Hormona

The Therapy in Food

From the preparation of food, to the cooking, serving and sitting down to eat a meal, there is so much more to food than simply meeting your daily calorie intake. Your taste-buds aren’t the only thing that can reap the benefits of good food, so too can your mind. The very process of preparing and cooking meals can nourish mental well-being in a number of ways.

First of all, cooking is a great way to encourage creative expression. Whether you develop your own recipes or put your own spin on existing recipes, choosing how you put something together from scratch, the specific ingredients you use, and how you choose to present it are all a form of creative outlet. This can be explored in a range of ways, including experimenting with colours, flavours and taking inspiration from different world cuisines.

Another benefit of food is the physical awareness that comes with making it. Cooking often requires movement of several body parts, from the shoulders down to the fingers and beyond, meaning that the sensory awareness that comes from things like lifting cooking utensils and meal components (alongside being hyper-aware whilst chopping vegetables and other ingredients) can make you feel more mindful, present and focused.

Just as being mindful nourishes your mind, so does the sense of fulfilment that can come hand in hand with food. Making food is fulfilling in the sense that it is a form of nurturing both yourself and others, irrespective of whether you are cooking for family, friends, or on your own. Creating a dish to share with others, or enjoy for yourself, is an easy way to bring people together as well as creating a sense of immediate gratification. What better way to bond than over a lovely hearty meal?

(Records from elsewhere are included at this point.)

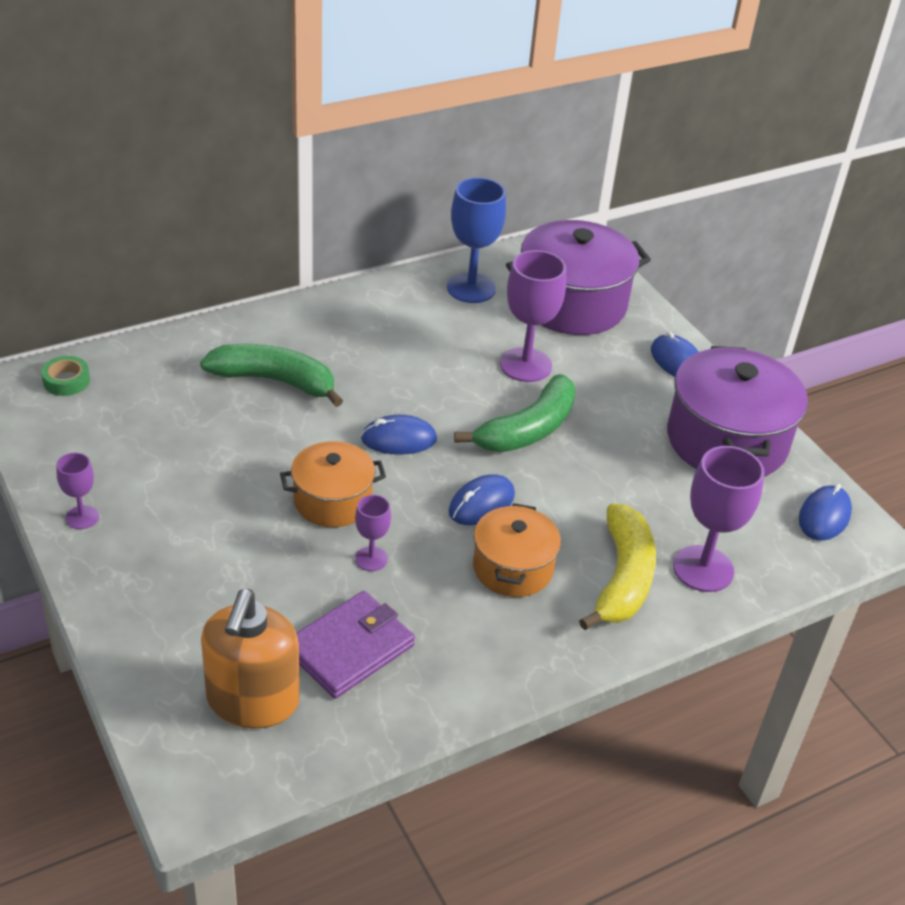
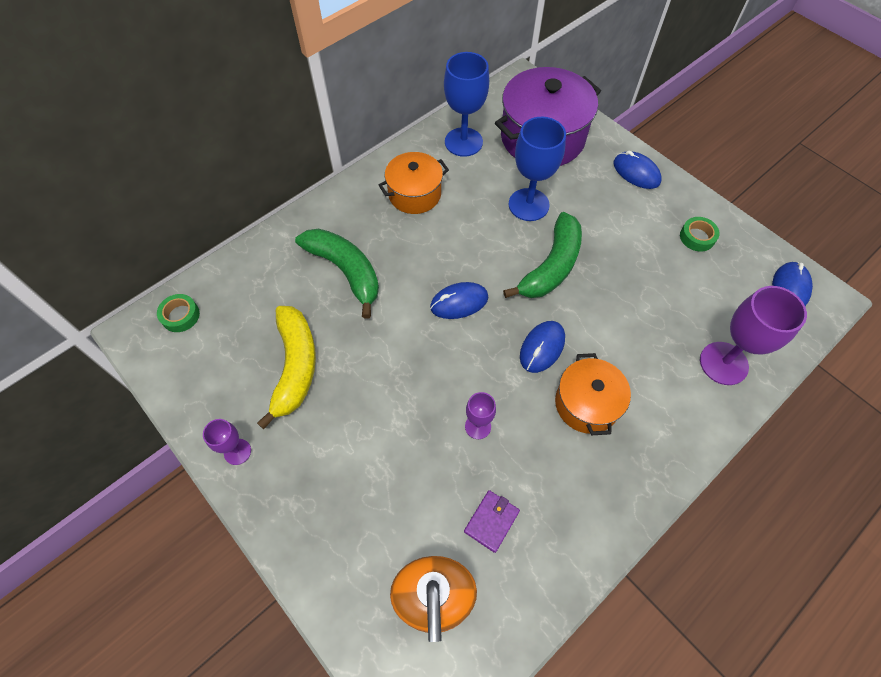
camera: 10 degrees left, 20 degrees up
(275, 381) = (345, 271): green banana -> green banana turned 45 degrees clockwise
(332, 501) = (429, 377): orange pot -> orange pot (414, 194)
(350, 648) = (491, 521): purple wallet -> purple wallet, size x0.57
(525, 365) = (528, 205): purple goblet -> blue goblet
(623, 578) = (670, 390): yellow banana -> yellow banana (295, 367)
(726, 441) = (697, 237): purple pot -> green tape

Alongside these benefits is stress relief. Cooking gives you the chance to really slow down and focus solely on what it is that you are making, consequently meaning that past and future worries are able to be set aside, and satisfaction can be found in completing the task of cooking a meal.

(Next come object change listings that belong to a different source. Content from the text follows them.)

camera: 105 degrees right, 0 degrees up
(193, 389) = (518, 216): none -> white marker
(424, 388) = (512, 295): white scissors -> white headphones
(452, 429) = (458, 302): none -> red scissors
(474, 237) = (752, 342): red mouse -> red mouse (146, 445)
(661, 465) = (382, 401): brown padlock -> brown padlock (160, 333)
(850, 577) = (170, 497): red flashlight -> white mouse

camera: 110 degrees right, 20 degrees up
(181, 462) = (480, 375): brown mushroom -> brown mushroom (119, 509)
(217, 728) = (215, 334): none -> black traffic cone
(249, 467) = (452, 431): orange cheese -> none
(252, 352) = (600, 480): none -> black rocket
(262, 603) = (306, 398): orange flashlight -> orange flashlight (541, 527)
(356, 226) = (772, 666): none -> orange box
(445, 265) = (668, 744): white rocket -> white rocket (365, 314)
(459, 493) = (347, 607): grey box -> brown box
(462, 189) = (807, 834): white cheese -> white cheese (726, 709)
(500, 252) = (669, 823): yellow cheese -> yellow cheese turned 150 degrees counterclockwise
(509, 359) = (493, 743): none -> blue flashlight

Finally, another advantage of food is the many positive effects that good nutrition can have on your mind. When preparing your own meals, it is much easier to control what is going into your body. Research has shown that particular nutrients found in everyday food items have a large impact on brain health, so tailoring what goes into your meals gives you the chance to ensure your brain is getting what it needs to perform at its best, and consequently make you feel your best.

To conclude, there are a plethora of benefits surrounding food, with cooking having a clear therapeutic value in its ability to help you grow creatively, whilst relieving stress and helping you to quiet your mind and become more mindful.